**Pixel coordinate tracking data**
______________________________
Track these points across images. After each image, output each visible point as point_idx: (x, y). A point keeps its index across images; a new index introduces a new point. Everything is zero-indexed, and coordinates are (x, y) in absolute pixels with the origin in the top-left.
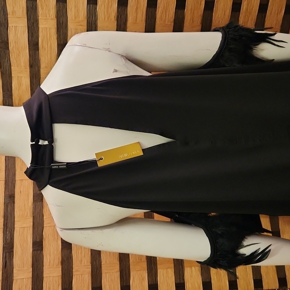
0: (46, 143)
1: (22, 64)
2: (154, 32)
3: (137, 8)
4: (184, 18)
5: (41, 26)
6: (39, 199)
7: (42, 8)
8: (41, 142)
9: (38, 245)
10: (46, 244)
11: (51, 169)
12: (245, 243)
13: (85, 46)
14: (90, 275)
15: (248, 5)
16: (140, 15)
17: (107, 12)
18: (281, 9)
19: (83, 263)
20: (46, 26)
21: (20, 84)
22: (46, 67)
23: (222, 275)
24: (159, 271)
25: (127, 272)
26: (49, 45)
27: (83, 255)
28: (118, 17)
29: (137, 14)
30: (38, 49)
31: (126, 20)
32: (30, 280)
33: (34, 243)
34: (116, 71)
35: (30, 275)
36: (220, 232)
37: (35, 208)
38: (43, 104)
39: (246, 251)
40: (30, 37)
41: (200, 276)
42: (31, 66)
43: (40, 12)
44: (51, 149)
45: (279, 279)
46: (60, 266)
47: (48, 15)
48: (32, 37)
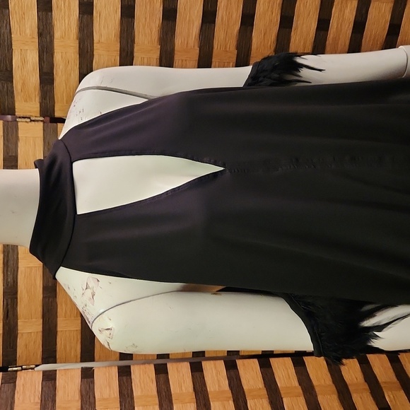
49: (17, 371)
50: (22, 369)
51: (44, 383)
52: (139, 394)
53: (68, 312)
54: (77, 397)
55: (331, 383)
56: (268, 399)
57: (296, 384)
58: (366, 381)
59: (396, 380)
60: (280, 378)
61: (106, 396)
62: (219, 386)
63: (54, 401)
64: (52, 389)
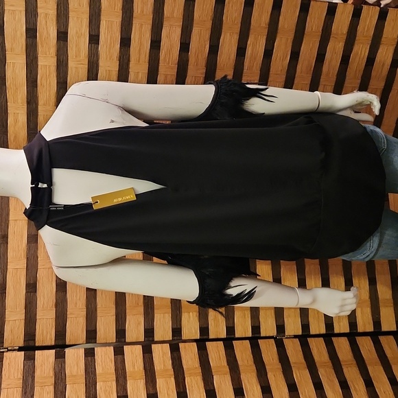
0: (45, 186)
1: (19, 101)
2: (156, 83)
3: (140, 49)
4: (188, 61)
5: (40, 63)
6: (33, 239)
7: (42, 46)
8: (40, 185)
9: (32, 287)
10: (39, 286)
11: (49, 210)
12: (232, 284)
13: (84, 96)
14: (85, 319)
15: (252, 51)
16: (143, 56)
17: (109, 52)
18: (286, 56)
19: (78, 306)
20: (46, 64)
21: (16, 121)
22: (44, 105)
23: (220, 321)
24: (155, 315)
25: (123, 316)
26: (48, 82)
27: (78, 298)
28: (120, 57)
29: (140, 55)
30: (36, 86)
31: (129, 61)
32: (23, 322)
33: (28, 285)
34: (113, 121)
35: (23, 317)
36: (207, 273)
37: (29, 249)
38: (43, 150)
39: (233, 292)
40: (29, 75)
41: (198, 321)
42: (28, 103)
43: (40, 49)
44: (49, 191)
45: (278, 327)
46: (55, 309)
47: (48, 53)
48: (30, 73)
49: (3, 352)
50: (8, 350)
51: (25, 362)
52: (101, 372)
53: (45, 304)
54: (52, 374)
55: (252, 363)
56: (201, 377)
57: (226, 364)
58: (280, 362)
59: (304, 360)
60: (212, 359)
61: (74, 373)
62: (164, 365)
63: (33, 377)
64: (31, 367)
______________________________
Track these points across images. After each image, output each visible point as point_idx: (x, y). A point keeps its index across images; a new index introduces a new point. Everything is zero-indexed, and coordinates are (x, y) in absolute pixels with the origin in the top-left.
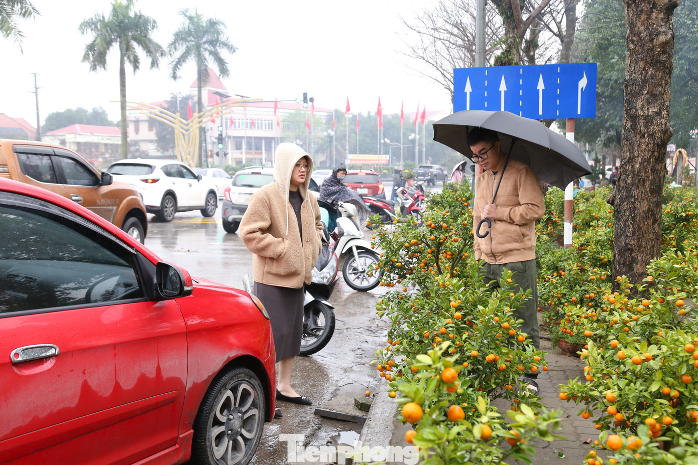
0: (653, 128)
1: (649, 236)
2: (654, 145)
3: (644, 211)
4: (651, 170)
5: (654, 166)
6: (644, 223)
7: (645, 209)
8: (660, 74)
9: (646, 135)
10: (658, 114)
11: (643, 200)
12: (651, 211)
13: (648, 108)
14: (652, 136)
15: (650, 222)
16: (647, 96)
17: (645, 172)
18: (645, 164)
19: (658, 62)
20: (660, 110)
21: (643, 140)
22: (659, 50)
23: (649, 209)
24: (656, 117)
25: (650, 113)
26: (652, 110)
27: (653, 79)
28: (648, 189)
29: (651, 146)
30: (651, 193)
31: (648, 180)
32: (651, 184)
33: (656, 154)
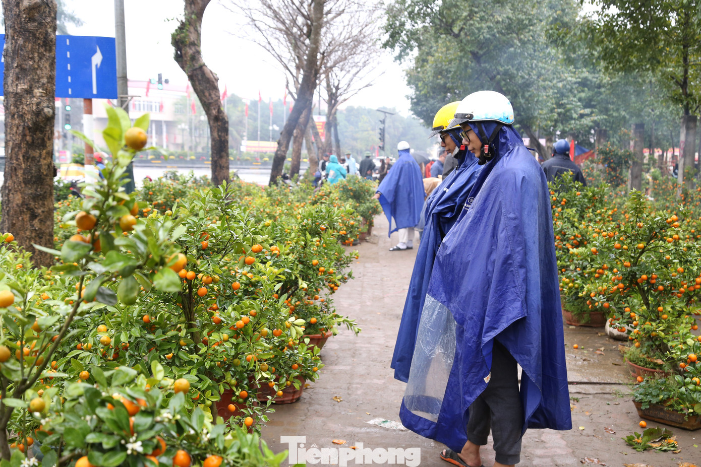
______________________________
Given the entries above, transcribe exactly the lines from the one holding "9: (38, 245)" through the one holding "63: (54, 401)"; pictures do not belong in the transcription.

**TASK RESULT**
9: (38, 245)
10: (46, 244)
11: (51, 169)
12: (245, 243)
13: (85, 46)
14: (90, 275)
15: (248, 5)
16: (140, 15)
17: (107, 12)
18: (281, 9)
19: (83, 263)
20: (46, 26)
21: (20, 84)
22: (46, 67)
23: (222, 275)
24: (159, 271)
25: (127, 272)
26: (49, 45)
27: (83, 255)
28: (118, 17)
29: (137, 14)
30: (38, 49)
31: (126, 20)
32: (30, 280)
33: (34, 243)
34: (116, 71)
35: (30, 275)
36: (220, 232)
37: (35, 208)
38: (43, 104)
39: (246, 251)
40: (30, 37)
41: (200, 276)
42: (31, 66)
43: (40, 12)
44: (51, 149)
45: (279, 279)
46: (60, 266)
47: (48, 15)
48: (32, 37)
49: (17, 371)
50: (22, 369)
51: (44, 383)
52: (139, 394)
53: (68, 312)
54: (77, 397)
55: (331, 383)
56: (268, 399)
57: (296, 384)
58: (366, 381)
59: (396, 380)
60: (280, 378)
61: (106, 396)
62: (219, 386)
63: (54, 401)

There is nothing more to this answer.